What is needed
The pictures get dropped, while every remaining part of the listing is copied exactly.

++++++++

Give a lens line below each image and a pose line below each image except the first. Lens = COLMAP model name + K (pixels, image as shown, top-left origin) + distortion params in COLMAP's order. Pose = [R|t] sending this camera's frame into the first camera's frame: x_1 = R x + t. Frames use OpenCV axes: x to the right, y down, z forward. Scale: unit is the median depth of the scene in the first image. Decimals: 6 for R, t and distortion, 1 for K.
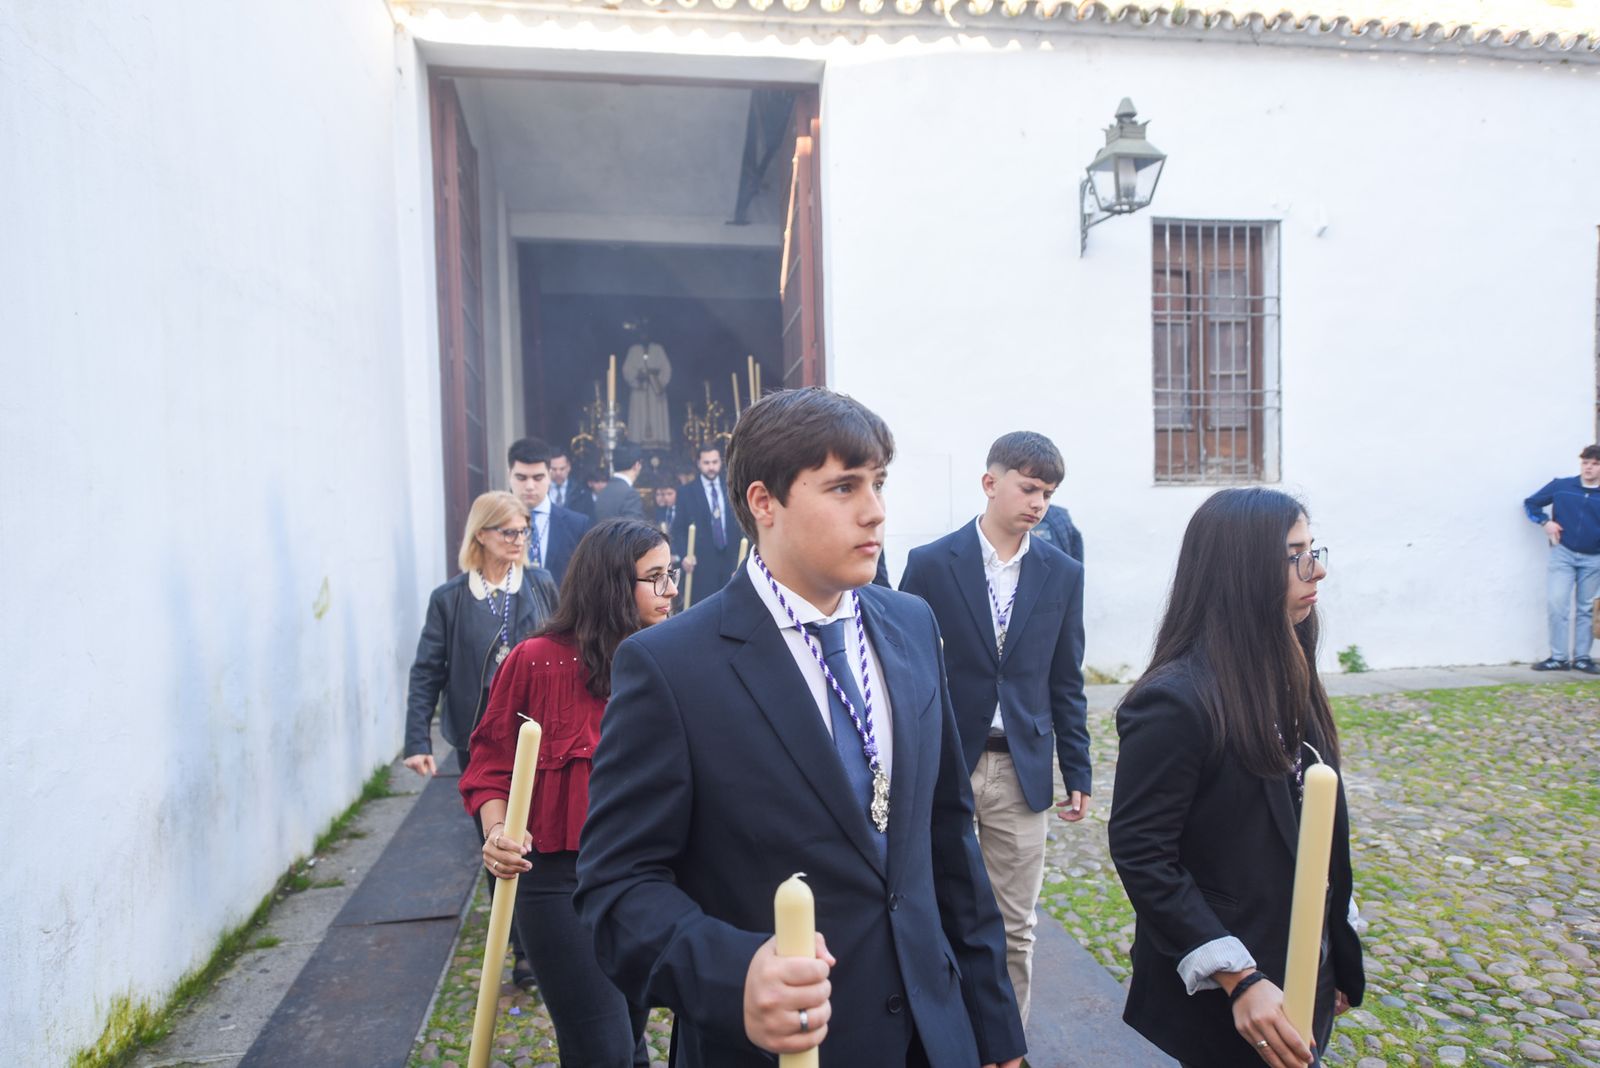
lens RADIAL K [[1052.3, 0, 791.1], [0, 1052.3, 537.9], [0, 0, 1]] dist [0.001801, -0.000884]
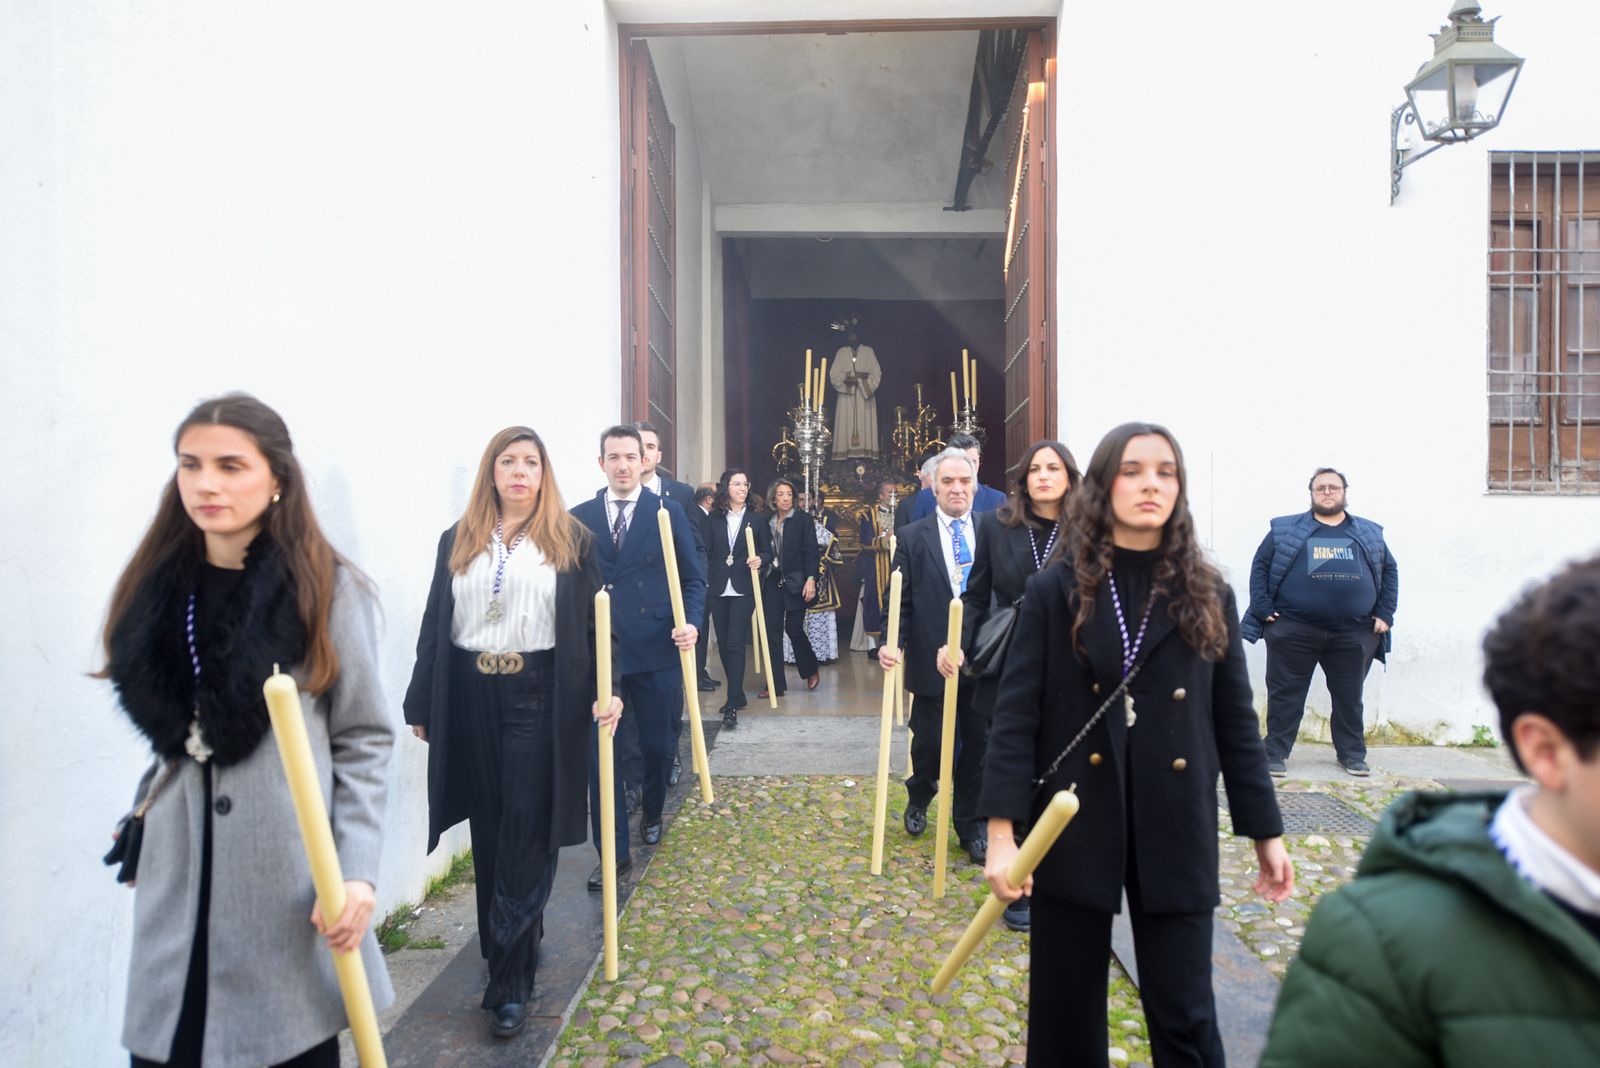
lens RADIAL K [[1052.3, 0, 791.5], [0, 1052.3, 541.3], [0, 0, 1]] dist [0.001801, -0.000884]
pose [[0.979529, 0.023079, -0.199975, -0.003486], [-0.026913, 0.999502, -0.016477, 0.012251], [0.199495, 0.021522, 0.979662, 0.137680]]
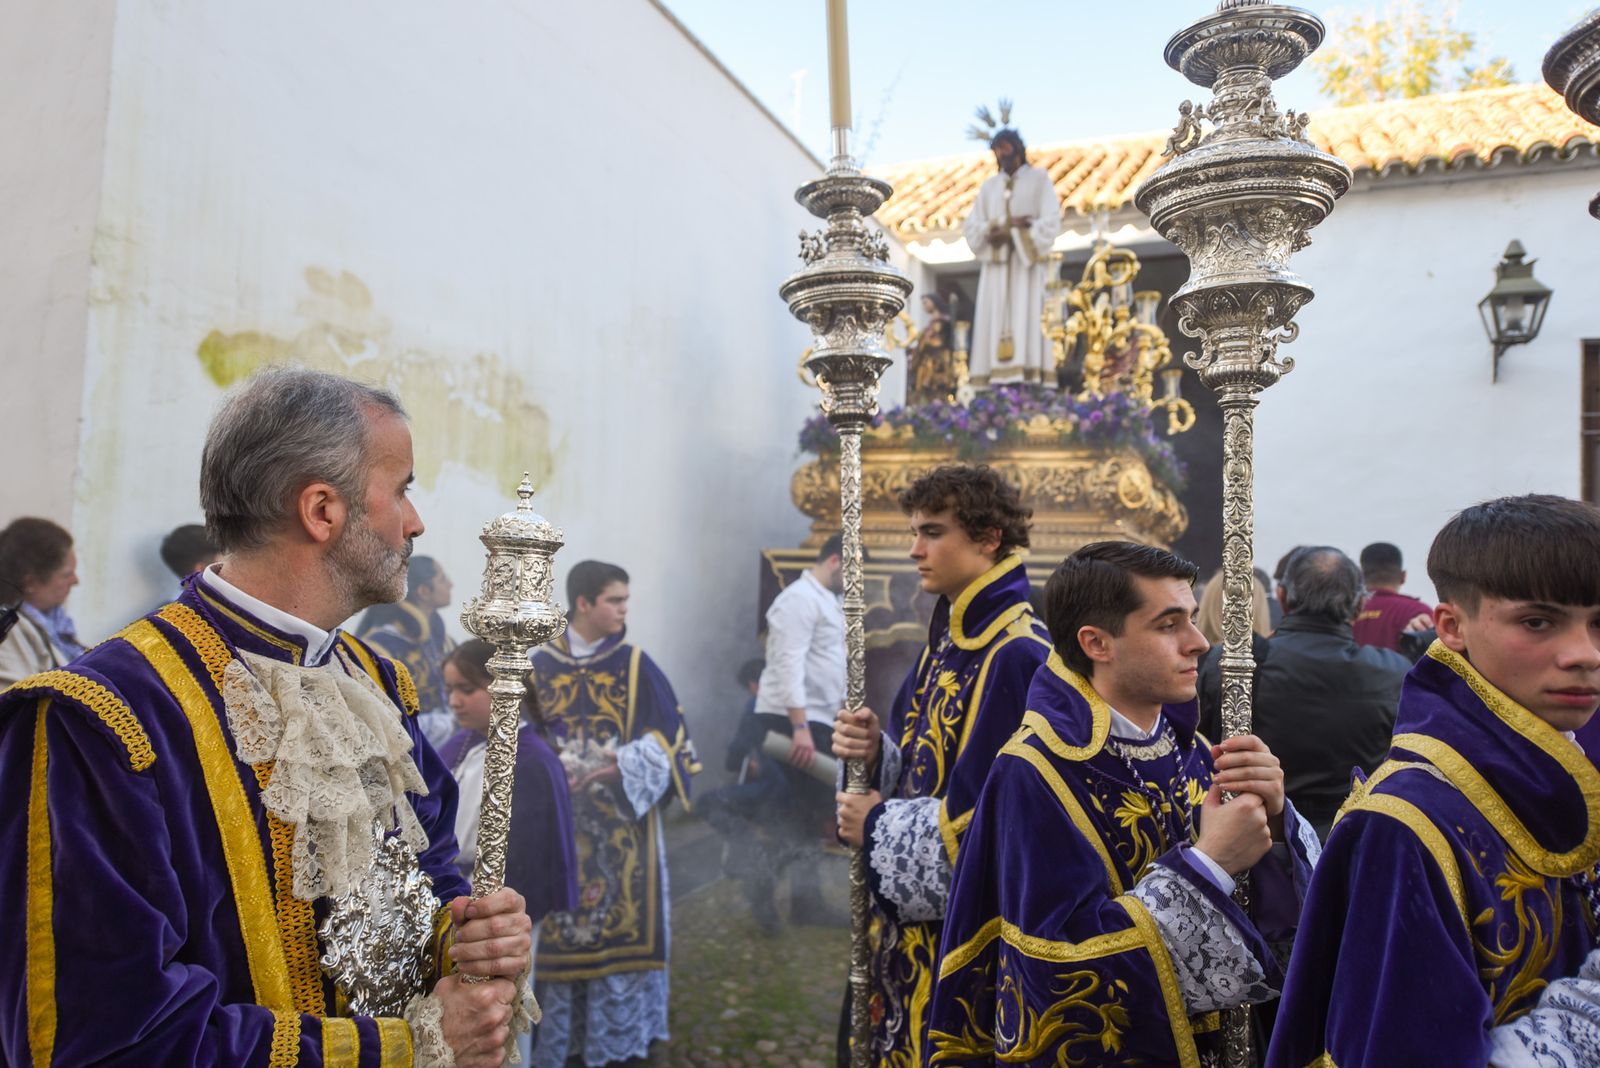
lens RADIAL K [[1052.3, 0, 793.9], [0, 1052.3, 542.0], [0, 0, 1]] dist [0.001801, -0.000884]
pose [[0.815185, 0.033139, -0.578252, 0.121800], [-0.061277, 0.997693, -0.029208, 0.012896], [0.575950, 0.059243, 0.815335, 1.032512]]
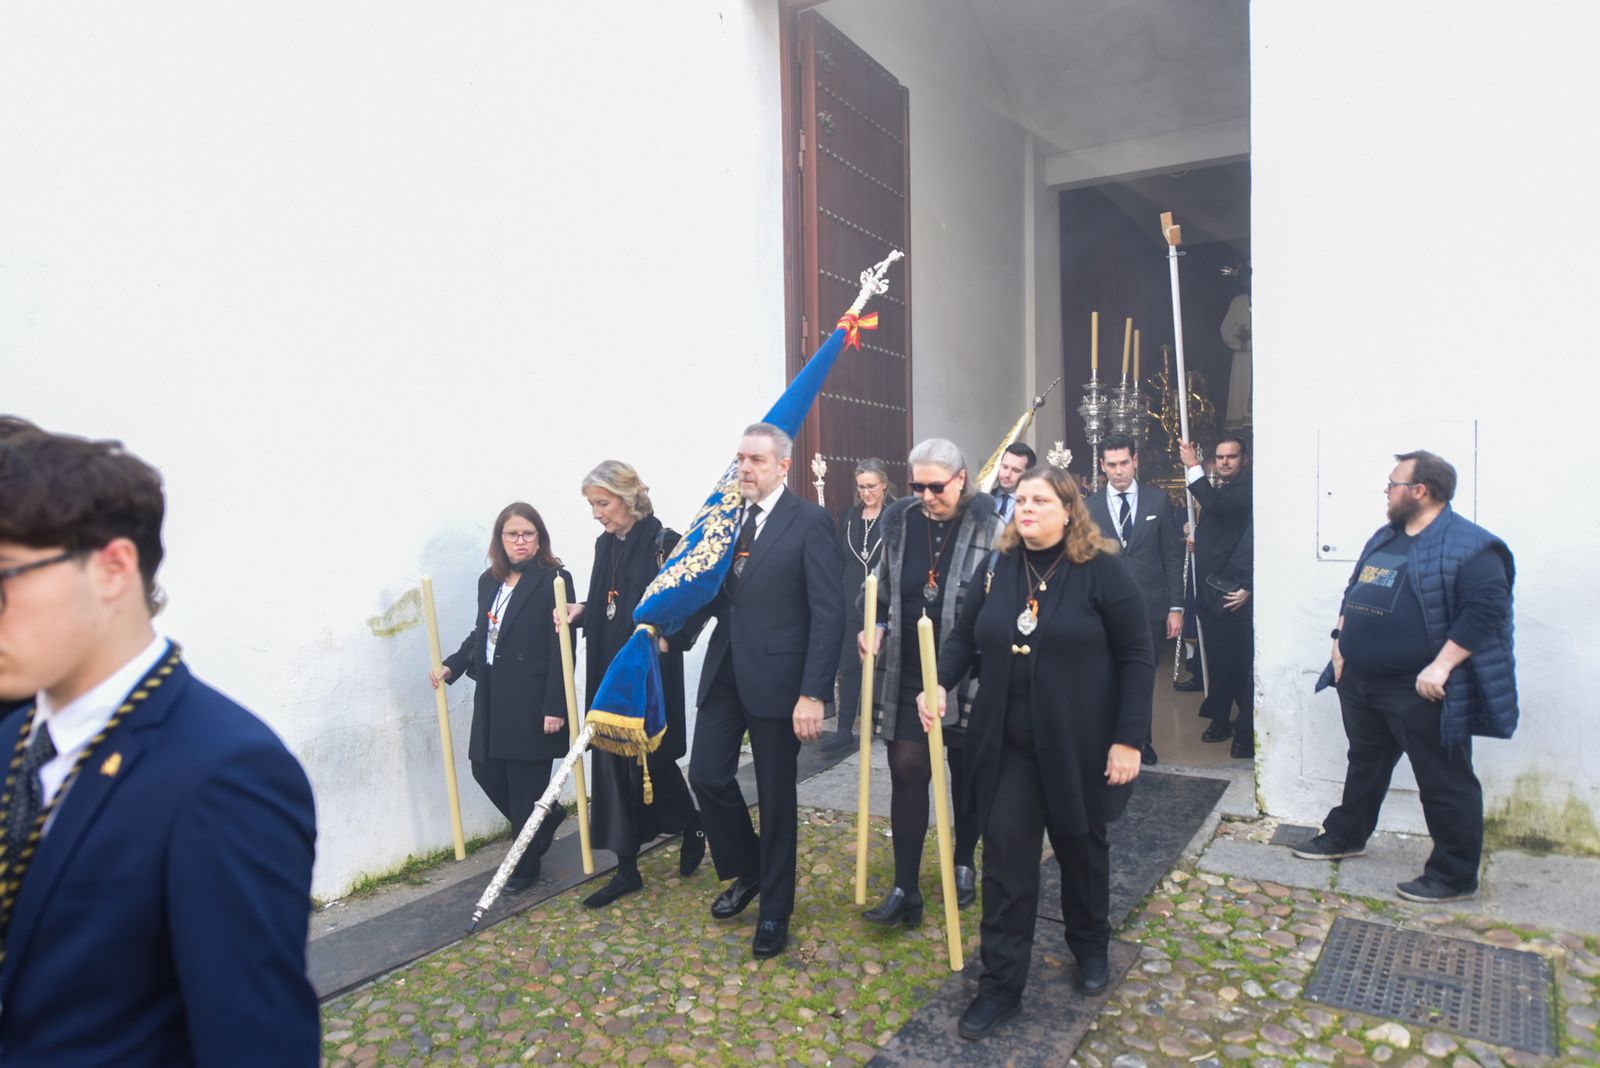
lens RADIAL K [[1052.3, 0, 799.7], [0, 1052.3, 539.7], [0, 0, 1]] dist [0.001801, -0.000884]
pose [[0.745147, 0.032589, -0.666104, 0.258021], [-0.021356, 0.999459, 0.025008, -0.022399], [0.666559, -0.004409, 0.745440, 0.346714]]
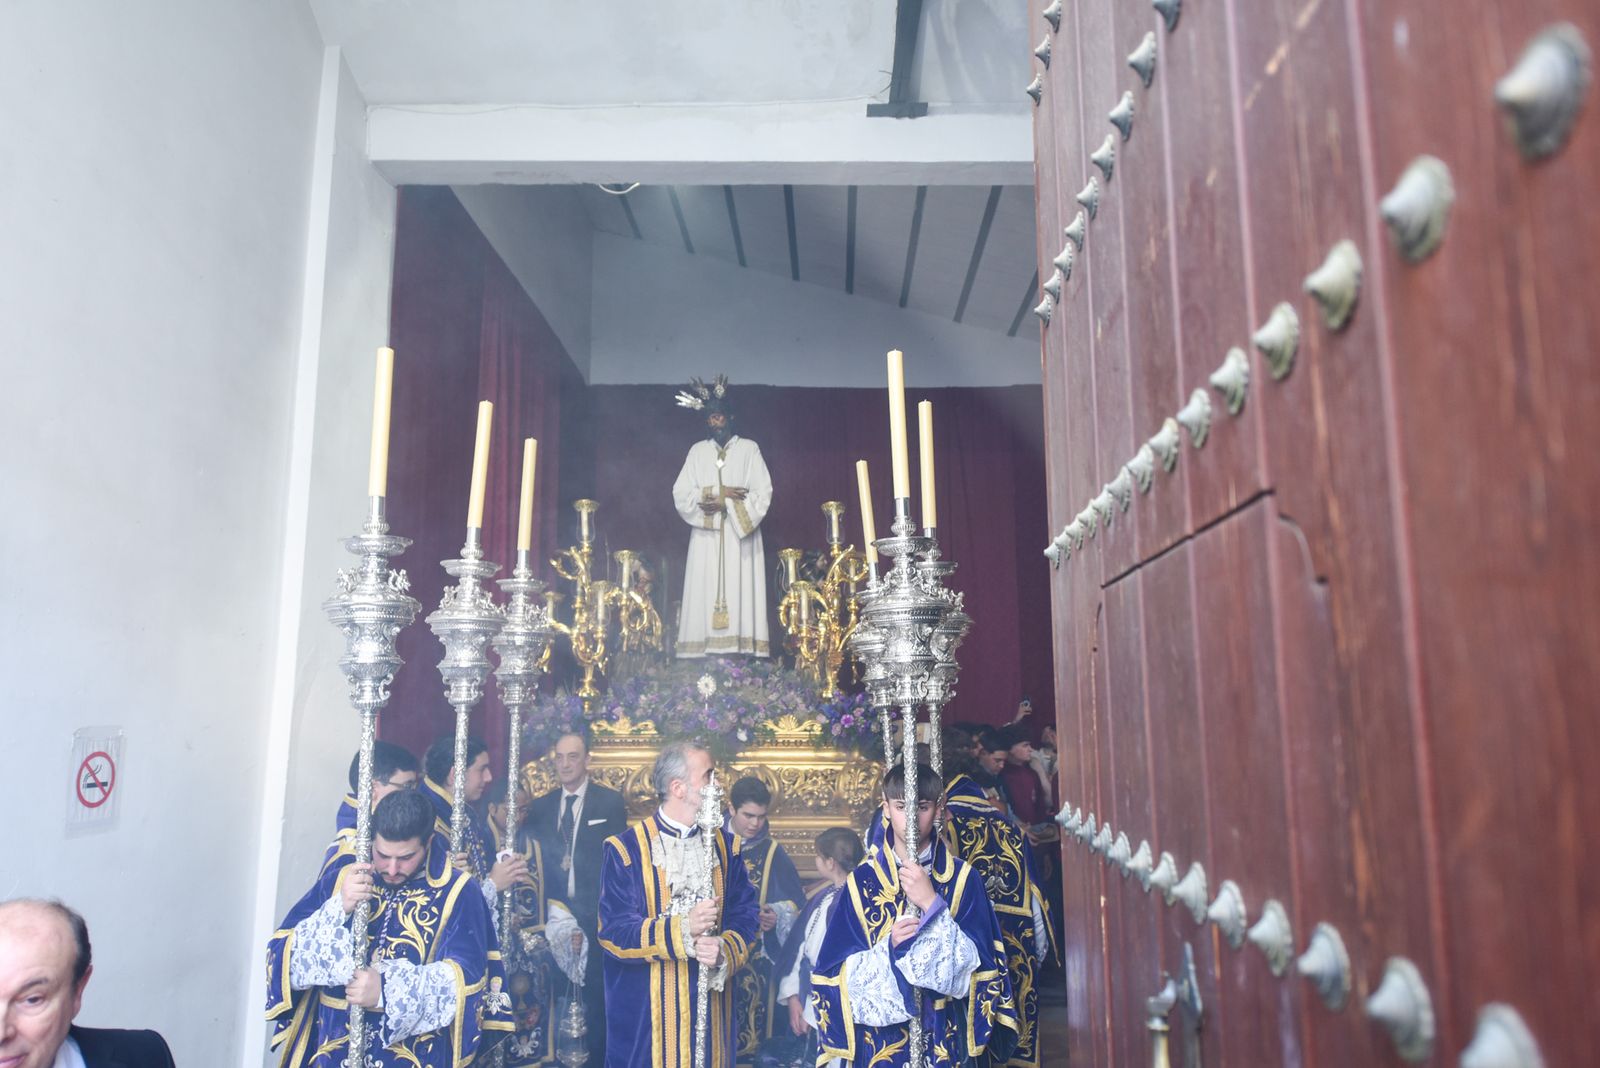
lens RADIAL K [[1052.3, 0, 791.5], [0, 1052.3, 548.0], [0, 0, 1]] dist [0.001801, -0.000884]
pose [[0.978569, -0.007153, -0.205797, -0.012255], [-0.028731, 0.984878, -0.170850, -0.095441], [0.203907, 0.173102, 0.963565, 1.007618]]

++++++++

Response to this exercise
Give a lens line below each image and a pose line below each image except the first. Lens = COLMAP model name + K (pixels, image as shown, top-left origin) + distortion params in COLMAP's order. Pose = [R|t] sending this camera's frame into the first camera's frame: x_1 = R x + t. Frames use OpenCV axes: x to the right, y down, z forward. Scale: unit is the median depth of the scene in the first image. Decimals: 6 for R, t and distortion, 1 for K.
lens RADIAL K [[1052.3, 0, 791.1], [0, 1052.3, 537.9], [0, 0, 1]] dist [0.001801, -0.000884]
lens RADIAL K [[1052.3, 0, 791.5], [0, 1052.3, 541.3], [0, 0, 1]] dist [0.001801, -0.000884]
pose [[0.979529, 0.023079, -0.199975, -0.003486], [-0.026913, 0.999502, -0.016477, 0.012251], [0.199495, 0.021522, 0.979662, 0.137680]]
lens RADIAL K [[1052.3, 0, 793.9], [0, 1052.3, 542.0], [0, 0, 1]] dist [0.001801, -0.000884]
pose [[0.815185, 0.033139, -0.578252, 0.121800], [-0.061277, 0.997693, -0.029208, 0.012896], [0.575950, 0.059243, 0.815335, 1.032512]]
lens RADIAL K [[1052.3, 0, 799.7], [0, 1052.3, 539.7], [0, 0, 1]] dist [0.001801, -0.000884]
pose [[0.745147, 0.032589, -0.666104, 0.258021], [-0.021356, 0.999459, 0.025008, -0.022399], [0.666559, -0.004409, 0.745440, 0.346714]]
lens RADIAL K [[1052.3, 0, 791.5], [0, 1052.3, 548.0], [0, 0, 1]] dist [0.001801, -0.000884]
pose [[0.978569, -0.007153, -0.205797, -0.012255], [-0.028731, 0.984878, -0.170850, -0.095441], [0.203907, 0.173102, 0.963565, 1.007618]]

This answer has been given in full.